1 Feb 2013

Why reading is good for your mental health

It seems being a bookworm is good for you, and people across England with mild to moderate mental health concerns are set to be prescribed self-help books. What books would you recommend?

Get your nose in a book to help stay sane (Getty)

People suffering from panic attacks, anxiety and depression will be written a reading prescription by GPs, with books available to borrow at local libraries.

The “Reading Well: Books on Prescription” scheme will be rolled out across GPs’ surgeries later this year and follows a scheme in Wales as well as pilots in other areas. The 30 self-help titles range from The Feeling Good Handbook to Panic Attacks: What They Are, Why They Happen and What You Can Do About Them.

“The scheme aims to bring reading’s healing benefits to the 6 million people with anxiety and depression,” said Miranda McKearney, chief executive of the Reading Agency charity which has helped to develop the initiative.

“There is growing evidence showing that self help reading can help people with certain mental health conditions get better.”

Professor Stephen Joseph from the University of Nottingham said the books could help patients and doctors – provided they were the right kind of self-help books coming from a scientific basis.

“As someone who has written that type of book, I know from the correspondence I get that people really find them helpful. And another reason it is a good idea is that along the way, it will help inform GPs about this kind of issue.

“GPs are notoriously badly informed about psychological therapies, but this will help them and help the patient,” he told Channel 4 News.

And that’s not where it ends – experts also believe that reading more generally can be helpful to improve the wellbeing of the nation. The Reading Agency charity hopes that people will also turn to novels, poetry and reading groups to feel better on a more regular basis.

It’s all part of an old concept with a new name: bibliotherapy.

“One sheds one’s sickness in books,” DH Lawrence once wrote – and indeed research in the past has shown that just six minutes of reading can be enough to reduce stress levels by more than two thirds.

Books to get you through a rainy Friday in February

True Grit, by Charles Portis
It's a fantastic book. It has become popular again through the Coen brothers' film - it's a really positive book about relying on yourself and getting through difficult situations without expecting other people to help you through. And it goes through a bleak midwinter landscape so it's rather good for winter.

The Enchanted April, by Elizabeth von Arnim It's a real pick-me-up for winter, always very positive in a light way. It's about two ladies in Hampstead who are feeling low and then they see an advert for a castle for hire for a month in Italy... It's really lovely, enchanting and positive.

The Year of the Hare by Arto Paasilinna I regularly prescribe this and it's a positive, upbeat book about a middle-aged man having a mid-life crisis. He is going off on a tedious assignment and he hits a hare by accident.

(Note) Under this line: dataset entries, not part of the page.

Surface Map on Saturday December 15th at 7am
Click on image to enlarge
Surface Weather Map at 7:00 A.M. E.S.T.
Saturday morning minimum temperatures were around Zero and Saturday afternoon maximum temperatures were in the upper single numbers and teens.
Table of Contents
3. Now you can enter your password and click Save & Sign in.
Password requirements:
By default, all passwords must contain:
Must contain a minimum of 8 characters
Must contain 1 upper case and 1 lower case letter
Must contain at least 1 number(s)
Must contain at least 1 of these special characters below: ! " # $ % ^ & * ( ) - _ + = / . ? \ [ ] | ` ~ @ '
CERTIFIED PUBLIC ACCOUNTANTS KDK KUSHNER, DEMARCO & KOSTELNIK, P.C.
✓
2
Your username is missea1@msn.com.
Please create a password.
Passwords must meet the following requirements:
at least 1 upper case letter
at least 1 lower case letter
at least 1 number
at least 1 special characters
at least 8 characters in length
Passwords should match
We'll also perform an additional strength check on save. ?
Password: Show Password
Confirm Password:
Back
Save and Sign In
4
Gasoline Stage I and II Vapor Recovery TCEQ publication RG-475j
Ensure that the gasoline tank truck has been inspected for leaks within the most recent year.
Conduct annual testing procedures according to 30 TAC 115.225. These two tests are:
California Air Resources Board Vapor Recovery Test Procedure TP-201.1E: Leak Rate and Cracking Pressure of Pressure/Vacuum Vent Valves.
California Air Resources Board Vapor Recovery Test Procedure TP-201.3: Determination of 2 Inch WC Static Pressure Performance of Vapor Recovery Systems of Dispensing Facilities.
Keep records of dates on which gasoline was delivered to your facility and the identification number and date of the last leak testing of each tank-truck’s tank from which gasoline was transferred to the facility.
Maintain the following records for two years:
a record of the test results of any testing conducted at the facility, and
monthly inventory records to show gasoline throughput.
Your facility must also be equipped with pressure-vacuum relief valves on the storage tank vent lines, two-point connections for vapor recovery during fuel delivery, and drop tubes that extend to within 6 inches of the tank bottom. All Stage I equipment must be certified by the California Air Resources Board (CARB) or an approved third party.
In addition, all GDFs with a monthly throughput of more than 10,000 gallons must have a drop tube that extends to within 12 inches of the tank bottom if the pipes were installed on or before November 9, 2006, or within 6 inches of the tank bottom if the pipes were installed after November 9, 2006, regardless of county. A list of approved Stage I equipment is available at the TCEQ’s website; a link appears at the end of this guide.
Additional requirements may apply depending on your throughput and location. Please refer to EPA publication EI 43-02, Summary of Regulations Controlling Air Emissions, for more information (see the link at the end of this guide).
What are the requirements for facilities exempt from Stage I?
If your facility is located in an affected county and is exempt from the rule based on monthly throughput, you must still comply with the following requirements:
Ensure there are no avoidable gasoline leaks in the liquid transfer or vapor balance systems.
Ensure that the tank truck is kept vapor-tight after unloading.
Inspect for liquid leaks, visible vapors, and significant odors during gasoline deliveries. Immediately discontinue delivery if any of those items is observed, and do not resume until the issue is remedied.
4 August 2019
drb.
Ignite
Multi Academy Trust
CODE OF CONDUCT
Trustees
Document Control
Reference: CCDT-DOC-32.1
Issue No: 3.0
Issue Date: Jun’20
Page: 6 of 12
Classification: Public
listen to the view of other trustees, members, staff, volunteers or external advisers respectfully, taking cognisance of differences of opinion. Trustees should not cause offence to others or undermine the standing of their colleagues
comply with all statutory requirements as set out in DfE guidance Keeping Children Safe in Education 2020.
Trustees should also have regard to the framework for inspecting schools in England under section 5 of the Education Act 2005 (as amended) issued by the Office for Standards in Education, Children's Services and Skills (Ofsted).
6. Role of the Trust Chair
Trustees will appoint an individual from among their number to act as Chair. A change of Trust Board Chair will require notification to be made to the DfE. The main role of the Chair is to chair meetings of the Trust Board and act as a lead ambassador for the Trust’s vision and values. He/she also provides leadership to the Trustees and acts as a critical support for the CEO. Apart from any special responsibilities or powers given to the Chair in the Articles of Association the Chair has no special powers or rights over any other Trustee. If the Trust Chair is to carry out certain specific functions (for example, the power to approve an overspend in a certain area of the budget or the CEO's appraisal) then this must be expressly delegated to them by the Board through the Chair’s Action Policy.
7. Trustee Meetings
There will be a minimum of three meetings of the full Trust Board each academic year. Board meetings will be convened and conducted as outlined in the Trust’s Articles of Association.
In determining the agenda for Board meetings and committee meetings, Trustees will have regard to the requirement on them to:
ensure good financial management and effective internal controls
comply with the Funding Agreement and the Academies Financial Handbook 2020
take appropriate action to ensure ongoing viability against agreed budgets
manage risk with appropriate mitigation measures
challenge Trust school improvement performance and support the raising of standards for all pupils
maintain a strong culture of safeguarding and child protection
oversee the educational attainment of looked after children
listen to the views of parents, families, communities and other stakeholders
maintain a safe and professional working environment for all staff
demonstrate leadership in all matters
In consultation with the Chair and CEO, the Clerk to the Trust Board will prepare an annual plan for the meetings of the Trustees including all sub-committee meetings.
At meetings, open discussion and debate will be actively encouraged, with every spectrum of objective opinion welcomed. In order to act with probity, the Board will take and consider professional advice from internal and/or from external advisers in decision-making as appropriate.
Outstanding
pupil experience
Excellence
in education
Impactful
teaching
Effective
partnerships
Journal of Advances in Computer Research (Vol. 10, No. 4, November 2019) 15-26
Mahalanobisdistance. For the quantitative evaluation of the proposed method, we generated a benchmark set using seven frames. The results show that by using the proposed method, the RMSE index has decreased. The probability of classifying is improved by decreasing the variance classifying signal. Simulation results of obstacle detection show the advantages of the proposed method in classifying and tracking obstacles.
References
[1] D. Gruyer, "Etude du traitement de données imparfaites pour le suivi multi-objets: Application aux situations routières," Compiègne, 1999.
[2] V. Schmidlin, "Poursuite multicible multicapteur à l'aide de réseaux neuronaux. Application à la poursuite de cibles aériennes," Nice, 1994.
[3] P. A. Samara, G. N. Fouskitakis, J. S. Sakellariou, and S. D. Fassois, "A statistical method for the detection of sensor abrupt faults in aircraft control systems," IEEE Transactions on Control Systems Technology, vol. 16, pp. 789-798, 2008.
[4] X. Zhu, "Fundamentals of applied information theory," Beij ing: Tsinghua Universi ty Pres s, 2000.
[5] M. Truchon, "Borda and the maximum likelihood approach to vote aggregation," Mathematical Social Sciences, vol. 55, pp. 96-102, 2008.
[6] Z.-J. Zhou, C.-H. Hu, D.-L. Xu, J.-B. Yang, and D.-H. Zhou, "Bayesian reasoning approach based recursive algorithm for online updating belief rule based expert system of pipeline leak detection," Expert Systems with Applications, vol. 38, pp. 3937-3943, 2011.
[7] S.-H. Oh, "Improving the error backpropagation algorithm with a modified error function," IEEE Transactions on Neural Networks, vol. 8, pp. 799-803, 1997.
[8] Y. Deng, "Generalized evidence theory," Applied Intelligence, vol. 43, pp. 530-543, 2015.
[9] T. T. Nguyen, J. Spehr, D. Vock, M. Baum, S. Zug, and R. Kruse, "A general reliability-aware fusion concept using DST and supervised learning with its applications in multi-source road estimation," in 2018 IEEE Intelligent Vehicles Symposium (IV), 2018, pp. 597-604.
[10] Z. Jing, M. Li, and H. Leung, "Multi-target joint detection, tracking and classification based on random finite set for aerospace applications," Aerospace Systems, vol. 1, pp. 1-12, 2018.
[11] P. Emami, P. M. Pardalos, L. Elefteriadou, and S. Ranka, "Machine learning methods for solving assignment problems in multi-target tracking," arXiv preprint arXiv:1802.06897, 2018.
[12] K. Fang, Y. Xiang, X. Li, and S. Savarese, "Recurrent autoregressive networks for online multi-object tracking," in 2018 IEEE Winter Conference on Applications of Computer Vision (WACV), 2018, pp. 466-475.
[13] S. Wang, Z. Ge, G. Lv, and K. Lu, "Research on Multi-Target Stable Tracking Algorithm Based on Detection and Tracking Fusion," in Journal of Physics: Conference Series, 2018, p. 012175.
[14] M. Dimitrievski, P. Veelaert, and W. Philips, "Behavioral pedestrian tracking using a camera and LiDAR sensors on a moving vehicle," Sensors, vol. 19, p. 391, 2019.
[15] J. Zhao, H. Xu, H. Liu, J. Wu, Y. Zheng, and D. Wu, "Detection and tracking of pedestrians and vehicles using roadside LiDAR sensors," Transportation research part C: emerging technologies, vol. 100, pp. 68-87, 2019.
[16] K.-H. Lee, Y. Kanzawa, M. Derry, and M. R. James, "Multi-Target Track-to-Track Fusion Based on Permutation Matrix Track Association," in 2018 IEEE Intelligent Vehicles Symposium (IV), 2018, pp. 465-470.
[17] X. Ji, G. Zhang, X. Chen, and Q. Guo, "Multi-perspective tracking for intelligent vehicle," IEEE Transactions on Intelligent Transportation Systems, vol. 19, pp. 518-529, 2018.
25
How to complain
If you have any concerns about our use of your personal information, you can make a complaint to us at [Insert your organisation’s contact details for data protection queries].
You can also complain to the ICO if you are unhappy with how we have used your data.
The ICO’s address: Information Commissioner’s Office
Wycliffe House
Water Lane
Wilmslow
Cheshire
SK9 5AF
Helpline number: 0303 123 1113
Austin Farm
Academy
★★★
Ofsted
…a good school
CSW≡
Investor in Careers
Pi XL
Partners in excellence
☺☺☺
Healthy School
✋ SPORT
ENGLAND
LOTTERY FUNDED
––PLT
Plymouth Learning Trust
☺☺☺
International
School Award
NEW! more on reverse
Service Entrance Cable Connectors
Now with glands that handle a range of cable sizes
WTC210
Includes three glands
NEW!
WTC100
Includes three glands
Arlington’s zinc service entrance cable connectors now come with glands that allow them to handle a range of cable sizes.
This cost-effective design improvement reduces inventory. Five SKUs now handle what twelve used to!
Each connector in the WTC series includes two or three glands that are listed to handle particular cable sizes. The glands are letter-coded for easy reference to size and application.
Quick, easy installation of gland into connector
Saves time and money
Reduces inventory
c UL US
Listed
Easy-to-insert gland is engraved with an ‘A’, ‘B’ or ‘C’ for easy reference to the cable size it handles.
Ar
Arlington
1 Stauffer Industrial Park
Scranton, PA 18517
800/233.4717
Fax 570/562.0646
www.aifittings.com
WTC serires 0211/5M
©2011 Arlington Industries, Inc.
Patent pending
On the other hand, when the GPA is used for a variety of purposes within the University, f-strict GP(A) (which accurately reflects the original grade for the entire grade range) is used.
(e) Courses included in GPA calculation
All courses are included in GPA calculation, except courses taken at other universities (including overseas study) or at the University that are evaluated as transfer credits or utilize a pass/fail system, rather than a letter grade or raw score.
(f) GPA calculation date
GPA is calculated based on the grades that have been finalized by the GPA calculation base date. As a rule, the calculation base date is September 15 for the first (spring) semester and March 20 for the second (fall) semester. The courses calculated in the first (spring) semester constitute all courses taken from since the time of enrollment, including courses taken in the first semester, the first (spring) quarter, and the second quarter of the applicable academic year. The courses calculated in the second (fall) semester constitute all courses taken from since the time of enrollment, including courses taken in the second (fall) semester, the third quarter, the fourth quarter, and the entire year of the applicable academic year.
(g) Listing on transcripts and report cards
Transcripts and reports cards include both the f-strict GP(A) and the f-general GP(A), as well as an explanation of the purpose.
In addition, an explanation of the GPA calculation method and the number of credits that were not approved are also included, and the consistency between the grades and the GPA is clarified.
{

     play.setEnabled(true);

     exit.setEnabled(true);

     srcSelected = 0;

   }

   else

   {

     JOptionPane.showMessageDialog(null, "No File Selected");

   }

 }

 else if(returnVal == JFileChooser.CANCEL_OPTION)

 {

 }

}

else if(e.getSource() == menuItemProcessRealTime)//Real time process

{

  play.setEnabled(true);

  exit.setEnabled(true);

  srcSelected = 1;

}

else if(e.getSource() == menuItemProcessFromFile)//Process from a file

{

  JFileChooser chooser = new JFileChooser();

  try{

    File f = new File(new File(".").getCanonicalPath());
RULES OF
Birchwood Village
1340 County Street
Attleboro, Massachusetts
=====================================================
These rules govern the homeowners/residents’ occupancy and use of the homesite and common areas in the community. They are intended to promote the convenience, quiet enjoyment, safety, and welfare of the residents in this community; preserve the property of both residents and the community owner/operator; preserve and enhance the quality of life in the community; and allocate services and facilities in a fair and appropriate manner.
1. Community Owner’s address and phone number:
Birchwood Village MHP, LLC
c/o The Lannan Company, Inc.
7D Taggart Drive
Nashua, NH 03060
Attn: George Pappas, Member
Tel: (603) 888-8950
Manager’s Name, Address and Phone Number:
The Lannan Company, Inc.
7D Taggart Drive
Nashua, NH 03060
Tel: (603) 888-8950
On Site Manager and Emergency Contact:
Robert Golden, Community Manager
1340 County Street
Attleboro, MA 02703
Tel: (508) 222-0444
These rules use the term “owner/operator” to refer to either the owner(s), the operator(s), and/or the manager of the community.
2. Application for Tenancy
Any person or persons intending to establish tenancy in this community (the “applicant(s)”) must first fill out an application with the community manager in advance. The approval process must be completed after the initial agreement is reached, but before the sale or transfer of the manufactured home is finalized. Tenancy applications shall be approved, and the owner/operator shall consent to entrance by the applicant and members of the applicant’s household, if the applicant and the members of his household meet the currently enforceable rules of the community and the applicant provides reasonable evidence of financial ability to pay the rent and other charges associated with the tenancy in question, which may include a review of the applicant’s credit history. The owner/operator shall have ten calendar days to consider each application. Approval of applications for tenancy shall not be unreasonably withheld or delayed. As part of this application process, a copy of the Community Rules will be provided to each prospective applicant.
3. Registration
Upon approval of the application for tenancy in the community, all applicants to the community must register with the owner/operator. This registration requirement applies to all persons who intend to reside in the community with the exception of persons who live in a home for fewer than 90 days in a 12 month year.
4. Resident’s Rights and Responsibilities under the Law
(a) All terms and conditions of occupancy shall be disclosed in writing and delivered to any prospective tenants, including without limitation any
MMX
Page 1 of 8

He gets out of the car, picks up the hare, and goes off on a series of adventures in a beautiful Finnish landscape.

These recommendations are from bibliotherapist Ella Berthoud.

Ella Berthoud is a bibliotherapist with the School of Life, where she sees “patients” in one-on-one therapy sessions before writing them a book prescription.

“Bibliotherapy is the art of prescribing fiction in order to cure people of life’s ailments,” she told Channel 4 News.

“We ask people a series of questions about their reading history, what they love reading, what they hate, what their reading childhood was like, who their reading companions are – plus what issues are going on in their lives, from light problems to major crises like divorce.

“We’re not qualified medical therapists, our background is knowing about literature and that is what we’re prescribing. We come from a background of having read huge amounts of fiction. I feel that you can genuinely help people through life’s hurdles by reading the right novel, particularly, at the right time.”

She said all books were helpful to a degree but stressed that the right choice was key.

“If you’re depressed, reading The Bell Jar by Sylvia Plath might just tip you over the edge,” she said.